Pizza is a favored dish across the world with a plethora of interesting and delicious variations popping up. In South Korea, there’s pizza with bulgogi, in India you can find pizza with chicken tikka on top. Fresh cream might top pizzas in France, and Banana Curry pizza is a favorite in Sweden. All countries have adapted the Italian staple to their regional tastes, and with a base as versatile as dough, sauce and cheese, it’s no surprise.

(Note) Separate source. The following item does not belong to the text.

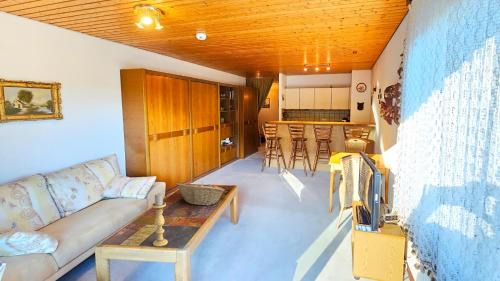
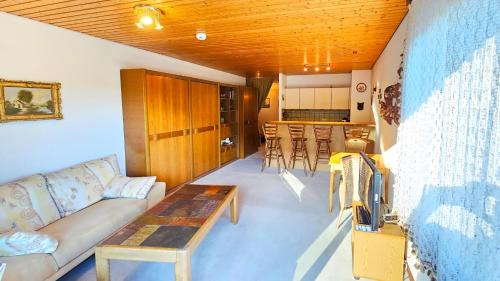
- fruit basket [175,182,225,206]
- candle holder [151,192,169,247]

But no type of pizza is as controversial as the Chicago deep dish pizza, a style that comedian Jon Stewart once famously referred to as, “tomato soup in a bread bowl.” There were some other words said, but for the sake of keeping things family-friendly, we recommend watching it yourself.

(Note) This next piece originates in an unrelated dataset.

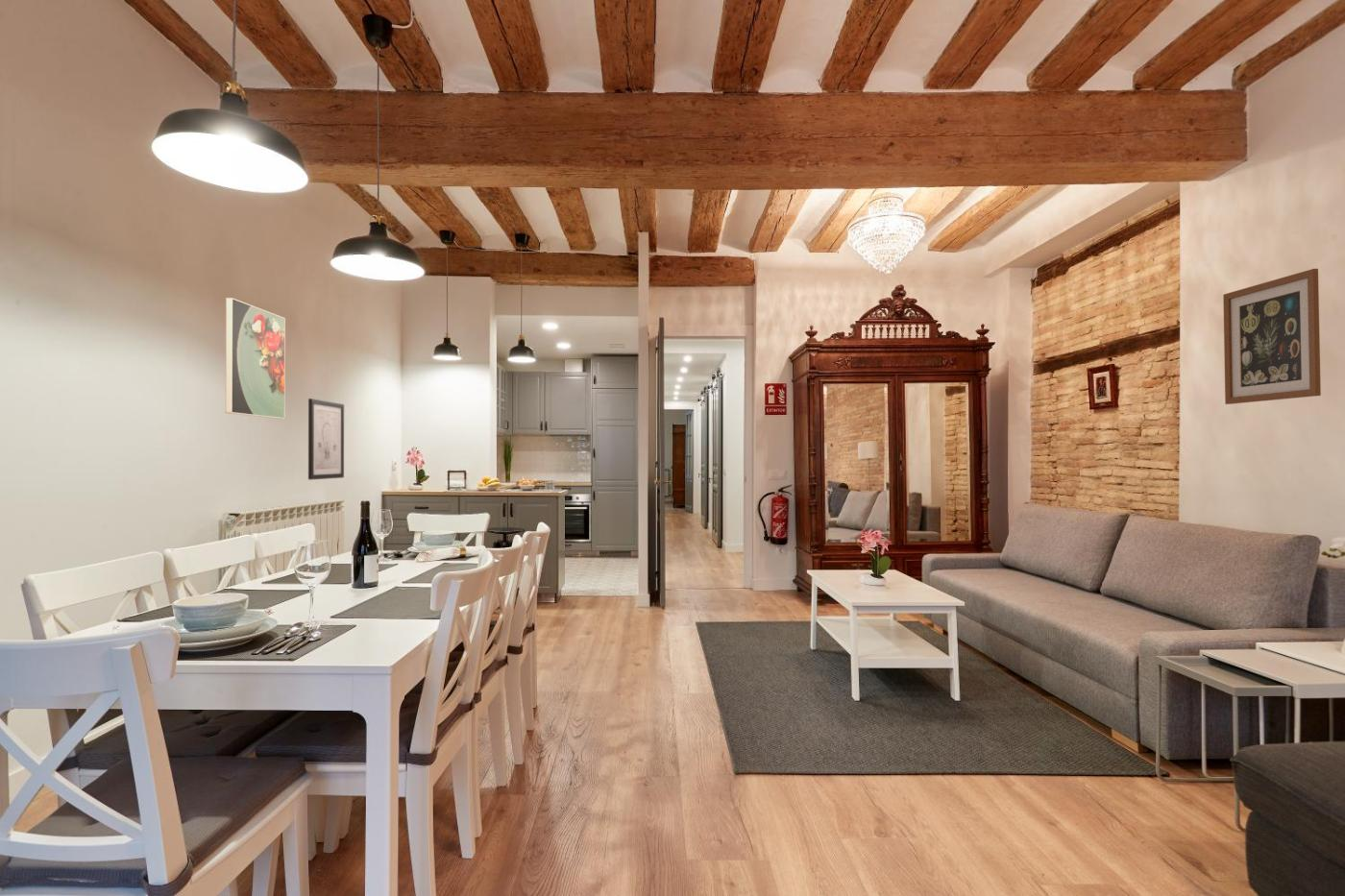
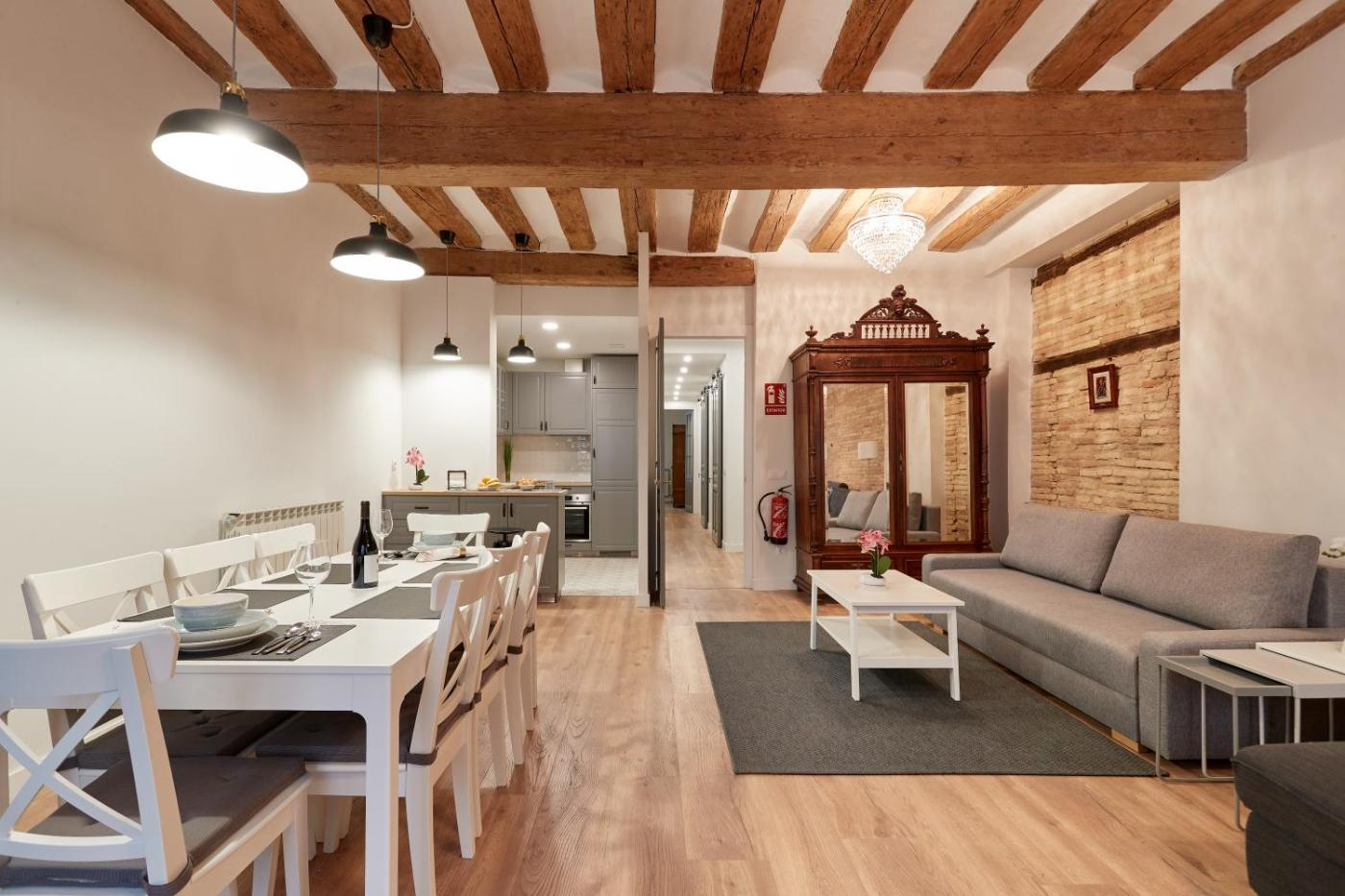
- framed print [225,297,286,420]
- wall art [307,398,345,481]
- wall art [1222,268,1322,405]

All opinions aside, Chicago deep dish pizza has managed to make a name for itself and become one of the Windy City’s iconic dishes, sharing the ranks with Italian-style beef and Chicago hot dogs. The story of origin is as controversial as the pizza itself, but one thing is certain: this type of pizza belongs to Chicago, and Chicago only.
Two Entrepreneurs Walk into A Bar...
In the basement of a building where Ric Riccardo lived was a bar that Chicago historian Tim Samuelson “a rough place.” After the bar gets busted by the Feds, Riccardo decides to purchase it. He partners with fellow entrepreneur Ike Sewell, a native Texan, former football player and businessman. Originally, Sewell thought what Chicago needed was Mexican food, as he was from Texas and found the city lacking in the cuisine. Riccardo wasn’t a fan, however, and after a trip to Italy decides that pizza should be what they served. Due to the influx of Italian immigrants who came to the US during the late 19th century and early 20th century, there was already an Italian community that they could cater to.
Sewell, being the brawny Texan, he was, wasn’t entirely happy about the classic thin crust style of Neapolitan pizza. He thought that the pizza should be heartier, and eventually Chicago deep dish pizza was born. Instead of a thin layer, the dough would creep up the edges like a pie, cheese goes on next to melt into the crust and act as a glue, lots of meat or veggies would go next, and the sauce would be the final layer to top it all off. Ok, we kind of see where the casserole parallel comes from…
It was most certainly the hearty dish that Sewell was looking for and went on the menu at Pizzeria Uno, the entrepreneurs' joint venture. This is where the controversy comes into play, however. Who exactly came up with the recipe is the contested piece of the puzzle, with some claiming it was Ric Riccardo, and others claiming that Italian immigrant Rudy Malnati Sr., who worked at Pizzeria Uno. Unfortunately, Riccardo died in the early years of the restaurant, so it’s not entirely clear who came up with the recipe. Depending on who you ask, of course.
Chicago Deep Dish Pizza Catches On
As with any good business idea, there will eventually be competitors. Enter Gino’s East and Lou Malnati’s.
Opening in 1966, Gino’s East was started by Fred Levine and Sam Bartoli, two gentlemen in the taxi business who could recognize the potential of deep dish pizza. They managed to convince Alice May Redmond, the chief cook at Pizzeria Uno, to join them. They certainly weren’t the only competitor restaurant at the time, but in terms of the big names of Chicago deep dish pizza, they are the second oldest still around today.
Lou Malnati’s Pizzeria is another one of those names, opening up in 1971. The Malnati family had been involved in Pizzeria Uno from the beginning, with both father Rudy and son Lou working at and managing the flagship and Pizzeria Due, the second outpost. After Lou was told he didn’t have as much stake as he thought in the restaurants, he left and decided to open his own.
Today, you’ll find many places across Chicago that aim to serve some of the best deep dish pizza out there, like Pizano’s, that also has a tie to the Malnati family. Ultimately, the choice is up to you as long as you remember that this is a Chicago thing. No one else’s.